November 22, 1982
During the 1970s, the number of Senate staff members working for senators and committees more than doubled. Rising demands for constituency services and the new prerogative that allowed senators to add one staffer to each of their assigned committees contributed to this dramatic increase. By 1979, with the two permanent office buildings densely packed, staff overflowed into nearby former hotels, apartment buildings, and expensive commercial office space.
Recognizing the looming need for more Senate working space, Congress in 1972 authorized construction of a third office building. In 1976, as workers broke ground for that facility, senators agreed to name it after Michigan’s Philip A. Hart, a deeply respected colleague who was then in his final struggle with cancer.

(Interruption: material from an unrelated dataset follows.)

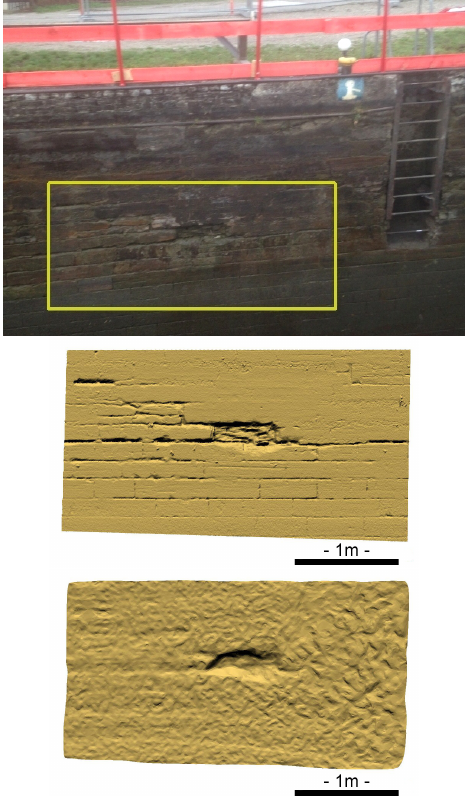
Figure 12. Front views of a piece of sidewall obtained from TLS (top) and MSS (bottom) scans taken upside-down from the water surface.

To design a flexible, energy-efficient building that would accommodate both the expanded staff and the new technology of the modern Senate, Congress retained the San Francisco architectural firm of John Carl Warnecke & Associates. As construction proceeded in the late 1970s, spiraling inflation tripled the facility’s anticipated cost. This caused frustrated lawmakers to impose a $137 million spending cap. These financial constraints forced elimination of a gymnasium and a rooftop restaurant and delayed completion of the Central Hearing Facility (SH-216).
The building’s starkly modern design and excessive costs prompted New York senator Daniel Patrick Moynihan to introduce the following “Sense of the Senate” resolution in May 1981.
"Whereas in the fall of 1980 the frame of the new Senate Office Building was covered with plastic sheathing in order that construction might continue during winter months; and Whereas the plastic cover has now been removed revealing, as feared, a building whose banality is exceeded only by its expense; and Whereas even in a democracy there are things it is well the people do not know about their government: Now, therefore, be it resolved, That it is the sense of the Senate that the plastic cover be put back."
When the building’s office suites for 50 senators became ready in November 1982, only a bold few senators chose to risk public scorn by moving there. Consequently, in a not-soon-to-be repeated reversal of established seniority tradition, many junior senators were permitted to claim some of Capitol Hill’s most desirable quarters.